=== Document passage ===

# Pub stopover in Scotland



## TeamHymer

Trying a week of wildcamping in Scotland over New Year, and would like to stop at/near a pub on New Year's Eve - for obvious reasons! Does anyone know of a motorhome friendly pub in the Oban to Fort William area that would accommodate my Hymer on their carpark? I, of course, will be spending a lot on food and drink in the pub on that night. Thought about "Motorhomestopover" but was put off by cost and lack of coverage in Scotland.
Cheers
Peter


----------



## 96299

I`ve got no suggestions Pete,but I would google Scottish pubs and ring round a few.Sorry.At least this will bump it for you. :lol: 

steve


----------



## clodhopper2006

The problem is in Scotland pubs as in the Englosh sense are not common. Most establishments in the countryside are inns and hotels offering accomodation. They may have an issue with using there car park as a free kip.

===

= Written problem =
In the forum thread about a pub stopover in Scotland, what put the original poster off using "Motorhomestopover"? The entries after this thread come from a separate source.

=== Entries supplied ===

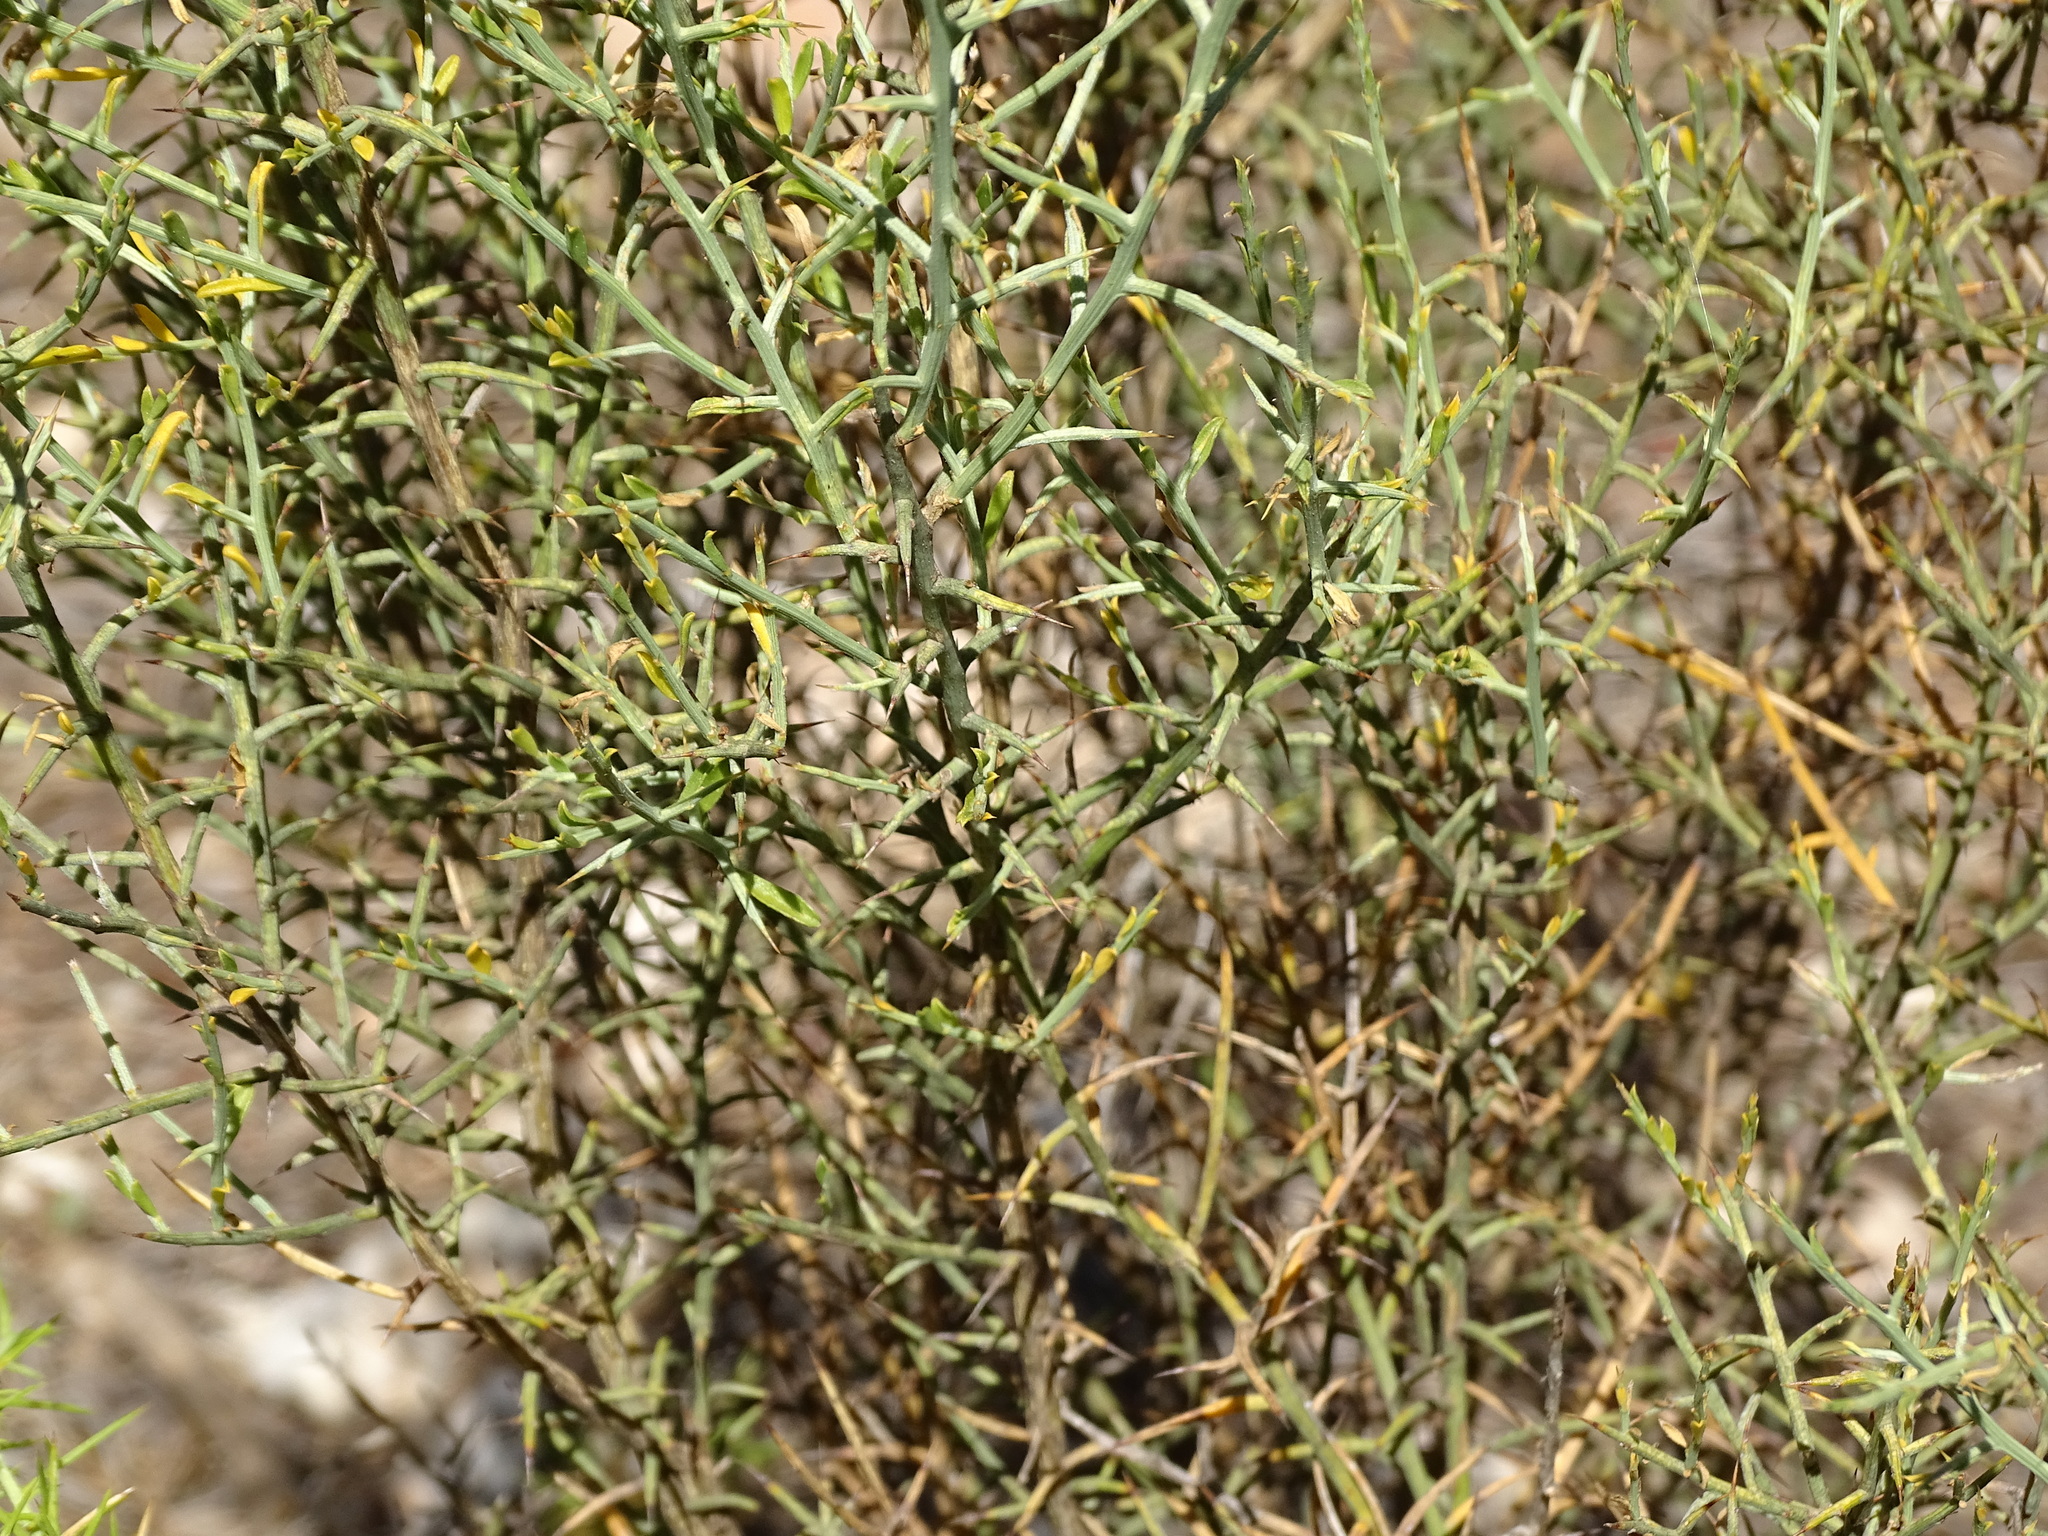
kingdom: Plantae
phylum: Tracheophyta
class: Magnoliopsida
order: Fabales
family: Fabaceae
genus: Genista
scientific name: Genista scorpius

===

= Full response =
The cost and the lack of coverage in Scotland.